* **Collected data entries**

===============

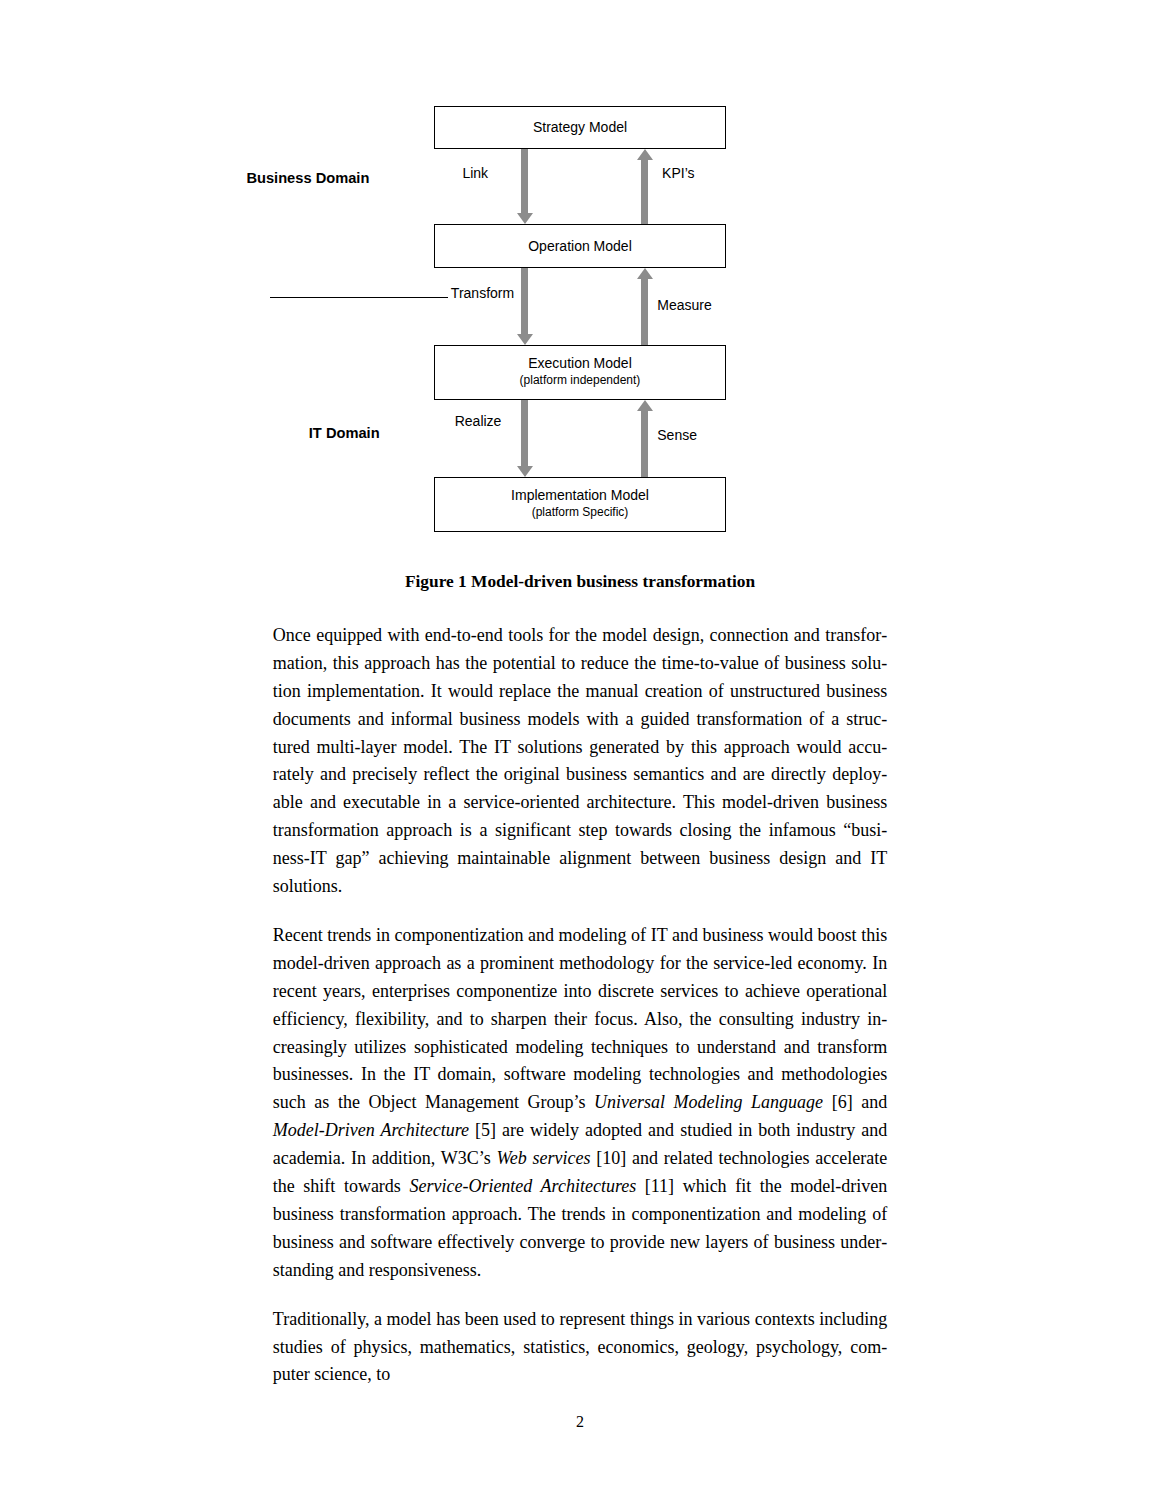Strategy Model
Business Domain
Link
KPI’s
Operation Model
Transform
Measure
Execution Model(platform independent)
IT Domain
Realize
Sense
Implementation Model(platform Specific)
Figure 1 Model-driven business transformation
Once equipped with end-to-end tools for the model design, connection and transformation, this approach has the potential to reduce the time-to-value of business solution implementation. It would replace the manual creation of unstructured business documents and informal business models with a guided transformation of a structured multi-layer model. The IT solutions generated by this approach would accurately and precisely reflect the original business semantics and are directly deployable and executable in a service-oriented architecture. This model-driven business transformation approach is a significant step towards closing the infamous “business-IT gap” achieving maintainable alignment between business design and IT solutions.
Recent trends in componentization and modeling of IT and business would boost this model-driven approach as a prominent methodology for the service-led economy. In recent years, enterprises componentize into discrete services to achieve operational efficiency, flexibility, and to sharpen their focus. Also, the consulting industry increasingly utilizes sophisticated modeling techniques to understand and transform businesses. In the IT domain, software modeling technologies and methodologies such as the Object Management Group’s Universal Modeling Language [6] and Model-Driven Architecture [5] are widely adopted and studied in both industry and academia. In addition, W3C’s Web services [10] and related technologies accelerate the shift towards Service-Oriented Architectures [11] which fit the model-driven business transformation approach. The trends in componentization and modeling of business and software effectively converge to provide new layers of business understanding and responsiveness.
Traditionally, a model has been used to represent things in various contexts including studies of physics, mathematics, statistics, economics, geology, psychology, computer science, to
2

===============

* **Instructions to follow**
Every record above should come back exactly, but without its pictures.

* **Task answer**
Strategy Model
Business Domain
Link
KPI’s
Operation Model
Transform
Measure
Execution Model(platform independent)
IT Domain
Realize
Sense
Implementation Model(platform Specific)
Figure 1 Model-driven business transformation
Once equipped with end-to-end tools for the model design, connection and transformation, this approach has the potential to reduce the time-to-value of business solution implementation. It would replace the manual creation of unstructured business documents and informal business models with a guided transformation of a structured multi-layer model. The IT solutions generated by this approach would accurately and precisely reflect the original business semantics and are directly deployable and executable in a service-oriented architecture. This model-driven business transformation approach is a significant step towards closing the infamous “business-IT gap” achieving maintainable alignment between business design and IT solutions.
Recent trends in componentization and modeling of IT and business would boost this model-driven approach as a prominent methodology for the service-led economy. In recent years, enterprises componentize into discrete services to achieve operational efficiency, flexibility, and to sharpen their focus. Also, the consulting industry increasingly utilizes sophisticated modeling techniques to understand and transform businesses. In the IT domain, software modeling technologies and methodologies such as the Object Management Group’s Universal Modeling Language [6] and Model-Driven Architecture [5] are widely adopted and studied in both industry and academia. In addition, W3C’s Web services [10] and related technologies accelerate the shift towards Service-Oriented Architectures [11] which fit the model-driven business transformation approach. The trends in componentization and modeling of business and software effectively converge to provide new layers of business understanding and responsiveness.
Traditionally, a model has been used to represent things in various contexts including studies of physics, mathematics, statistics, economics, geology, psychology, computer science, to
2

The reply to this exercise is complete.